- _Document extract_:

Vertical and horizontal beams
Ground beam. This beam was projected from a crack in the door of the shed. Being that the door is so high, the beam was this long. It is as thick on the ground as light is and only fog and daylight can erase it. When it is erased, there is no waste.
Sky beam. This beam is part of a steel sculpture. Unlike the ground beam, the sky beam is not erased by daylight. The ground beam requires our presence in the shed whereas the sky beam projects in our absence.
The word beam has been applied to steel and to wood and to light. The only requirement of a beam is to travel in (any) one direction, like a crow.
The sun
Reconciling the vertical with the horizontal is one of the big challenges.
We aspire (to the vertical), but we have to be realistic, (the horizontal).
Object and subject
Recently I speculated on how a text can alter the reading of an image. When are the roles swapped between primary and secondary? When does the driver swap seats?
See May 8 post, titled ‘Peripheral Core’.
In my deliberations about making a life here at Wamboin, I had imagined the land and all the changes wrought by our presence would remain primary. These blog posts would always remain supportive, ethereal, virtual.
It is possible though, just as the explanation of the ‘image’ can become the driver, so can the blog become foreground and the landscape can drop back. It is the blog which holds the more tangible substance. The slippery landscape is just mud and whimsy in comparison.
Even though the materiality of sculpture had drawn me, it may emerge that materiality is subversive and the hardware is happy to play second fiddle.
This notion is useful to the blog reader then, who does not need to witness, first hand, ‘Sculpture in The Sky’.
Is this the beginning?
Hard to know where we are, in history. Is this the beginning? Is it the middle? Is this the end?
We have arrived here in Wamboin, seemingly a perfect place, in terms of air and space and light, but in reality, the place is a mess on the way to ruin.
The landscape is recovering from a hundred years of grazing degradation. The previous owner made good repair with planting and the ground has somewhat recovered. Many trees were planted in the last thirty years which were not native to the area. Grasses were planted that were likewise not native. A considerable amount of earthmoving in the early 90’s distributed the rain water to parts that were not were not accustomed to it. There’s plenty of rain recently but the dams aren’t filling. Weeds abound. The land reeks of confused attitudes. We have now arrived and begun to apply our set of values which may be equally out of line within a deeper history.

- _Information_:

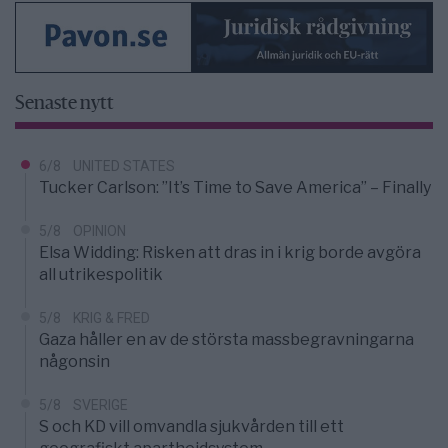
Senaste nytt
6/8
UNITED STATES
Tucker Carlson: ”It’s Time to Save America” – Finally
5/8
OPINION
Elsa Widding: Risken att dras in i krig borde avgöra
all utrikespolitik
5/8
KRIG & FRED
Gaza håller en av de största massbegravningarna
någonsin
5/8
SVERIGE
S och KD vill omvandla sjukvården till ett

- _Assigned task 1_: List the section headings in the Wamboin blog excerpt in the order they appear.
- _Assigned task 2_:
Answer these questions using the Wamboin blog excerpt, marking each answer with the same letter as its question.
(a) What can erase the ground beam?
(b) What are the date and title of the earlier post that the excerpt refers the reader to?
(c) Over what period were the non-native trees planted?
- _Assigned task 3_: Take the Wamboin blog excerpt further, starting right after its final sentence.

- _Task answer 1_:
Vertical and horizontal beams
The sun
Object and subject
Is this the beginning?

- _Task answer 2_:
(a) Only fog and daylight.
(b) The May 8 post, titled ‘Peripheral Core’.
(c) In the last thirty years.

- _Task answer 3_:
The land is asset rich but broken.
An artwork may be applied to a finished place, where all the above arguments had been settled. An artwork would underscore that ‘finished’ picture.
Given that finishing the work of repair will take another hundred years, all work here is propositional and not conclusive. All artwork is applied to shifting sand and shifting meaning.
Overhead power lines run along the bottom edge of the block. Beyond the lines, 2000 acres wait to be developed. This part of the property exists in the present but sits in the future’s long shadows.
Fence Detail enjoys, describes the way in which fencing wire attaches to a fencing post. The wire stops briefly at the post on its way somewhere, having come from somewhere else. It’s one of many posts in a line describing the edge of land, separating two ‘parcels’ of land from each other. We do it here, on our land to know where we stand and where others shouldn’t.
The sculpture is an accidental account of where it finds itself. The imagery is naturally compatible with the overhead power lines which accidentally ‘over line’ the boundary. The power lines, due to their function, cannot start and stop as they are able to do in the sculpture.
None the less, there is a conversation which makes the sculpture feel and look at home.
While there is conversation, there is hope for life.
We’re trying to resuscitate the place.
The works here document the condition of the land, it’s recovery and or further ruination. The placed works constitute a diary of our presence for better or worse.
This place, like like places is a metaphor for our time and describes where we stand.